Skip to content

Queues vs Streams: Message Delivery, Ordering & Reliability

Core Distinction

The fundamental split is about message lifecycle.

Concept Queue (RabbitMQ, SQS) Stream (Kafka, Kinesis)
Message is A command — do this task An event — this fact happened
After processing Deleted Persisted (retention window)
Multiple consumers Compete — each message to one Independent — each reads at own offset
Replay Not possible Possible (rewind offset)
Ordering Per-queue, limited Per-partition, strict
Throughput Thousands/sec Millions/sec

Rule of thumb: tasks demand queues; immutable facts demand streams.


Message Delivery Semantics

Three guarantees exist, each with trade-offs:

Guarantee Description Risk Where used
At-most-once Fire-and-forget, no retry Data loss possible Metrics, logs where loss is acceptable
At-least-once Retry until ACK Duplicates possible Default for queues/streams
Exactly-once Idempotent + transactions Highest latency/complexity Financial, inventory systems

Exactly-once in Kafka: requires enable.idempotence=true on producer + transactional API + idempotent consumers (check processed event IDs).

# Producer-side idempotency (Kafka)
producer_config = {
    "enable.idempotence": True,
    "acks": "all",
    "retries": 5,
    "max.in.flight.requests.per.connection": 1,
}

Ordering Guarantees

Kafka: strict ordering within a partition, not across partitions. Partition key determines which partition a message lands in.

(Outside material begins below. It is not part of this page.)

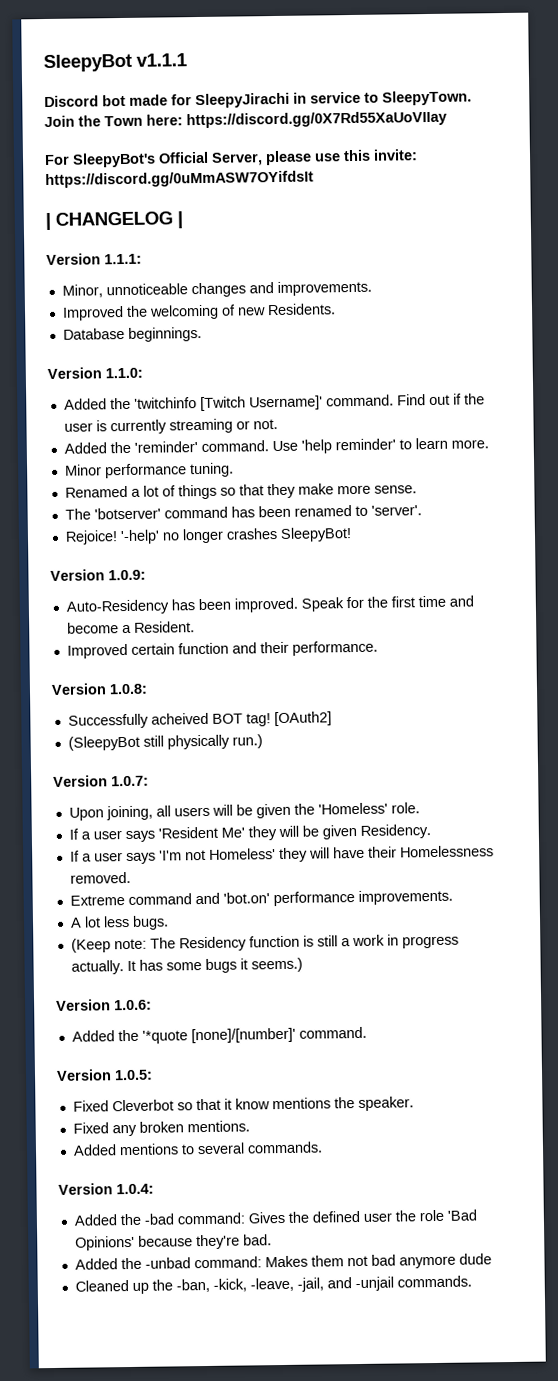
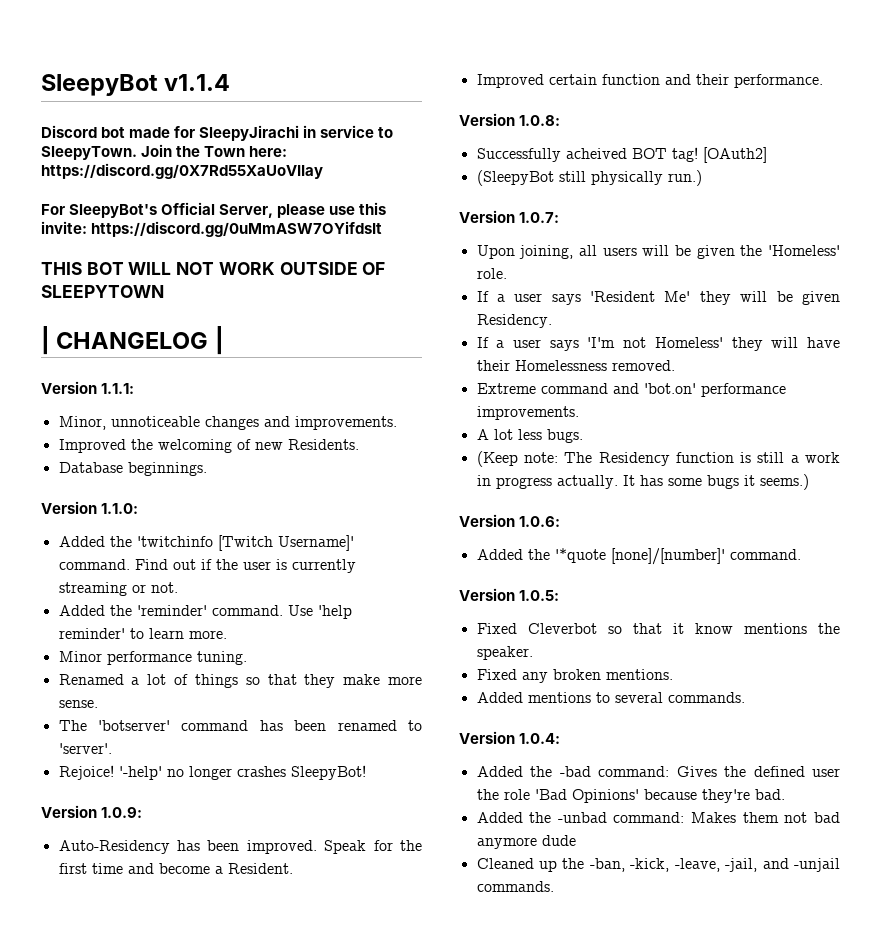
[136,53,187,67] v1.1.1 -> [164,74,231,91] v1.1.4
(314, 179) none -> [41,262,386,275] [41,285,164,298] // THIS BOT WILL NOT WORK OUTSIDE OF SLEEPYTOWN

# Same document_id → same partition → strict order guaranteed
producer.produce(
    topic="document-edits",
    key=document_id,   # partition key
    value=event_payload,
)

SQS Standard: no ordering guarantee; occasional duplicates.
SQS FIFO: strict ordering, exactly-once, but max 3 000 TPS per queue.
RabbitMQ: per-queue order if single consumer; breaks with competing consumers.


Retries & Backoff

Never retry immediately — use exponential backoff with jitter.

import time
import random
import logging

logger = logging.getLogger(__name__)

MAX_RETRIES = 5
BASE_DELAY = 1.0   # seconds

def process_with_retry(message: dict, handler) -> bool:
    for attempt in range(MAX_RETRIES):
        try:
            handler(message)
            return True
        except TransientError as exc:
            delay = BASE_DELAY * (2 ** attempt) + random.uniform(0, 0.5)
            logger.warning(
                "attempt=%d failed, retrying in %.2fs: %s",
                attempt + 1,
                delay,
                exc,
            )
            time.sleep(delay)
        except PermanentError as exc:
            logger.error("permanent failure, sending to DLQ: %s", exc)
            send_to_dlq(message, exc)
            return False
    send_to_dlq(message, "max retries exceeded")
    return False

Transient errors (network timeout, DB overload) → retry.
Permanent errors (schema mismatch, validation failure) → skip retries, send to DLQ.


Dead-Letter Queues (DLQ)

A DLQ is a dedicated topic/queue that captures messages that cannot be processed. It isolates failures from the main pipeline, preserving throughput.

What to store in DLQ

import json
import traceback

def send_to_dlq(original: dict, error: Exception, producer) -> None:
    dlq_record = {
        "original_payload": original,
        "error_type": type(error).__name__,
        "error_message": str(error),
        "stack_trace": traceback.format_exc(),
        "failed_at": "2026-03-30T12:00:00Z",
        "source_topic": original.get("_topic"),
        "source_partition": original.get("_partition"),
        "source_offset": original.get("_offset"),
    }
    logger.error("dlq send | error=%s | payload=%s", error, original)
    producer.produce("orders.dlq", value=json.dumps(dlq_record))

DLQ recovery patterns

Pattern When to use
Replay Fix the bug, rewind offset, reprocess
Parking-lot Move to retry topic, process later
Circuit breaker Pause all retries during outage
Manual review Schema / business-logic errors

Tools Comparison

Kafka RabbitMQ SQS
Model Stream (log) Queue (AMQP) Queue (HTTP)
Ordering Per partition Per queue FIFO variant
Replay Yes No No
DLQ App-level topic Built-in (x-dead-letter-exchange) Built-in (RedrivePolicy)
Routing Topic + consumer groups Exchange + bindings Filter policies
Ops overhead High Medium Zero (managed)
Best for Event sourcing, audit log, multi-consumer Task queues, priority routing Simple decoupling, AWS ecosystem

Decision Guide

Need replay / multiple independent consumers?
  └─ YES → Kafka / Kinesis (stream)
  └─ NO  →
        Need complex routing / priority?
          └─ YES → RabbitMQ
          └─ NO  →
                In AWS and want zero ops?
                  └─ YES → SQS
                  └─ NO  → RabbitMQ or Redis Streams

Most mature systems combine both: Kafka as the central event bus, individual services fan out to SQS/RabbitMQ for their own task workers.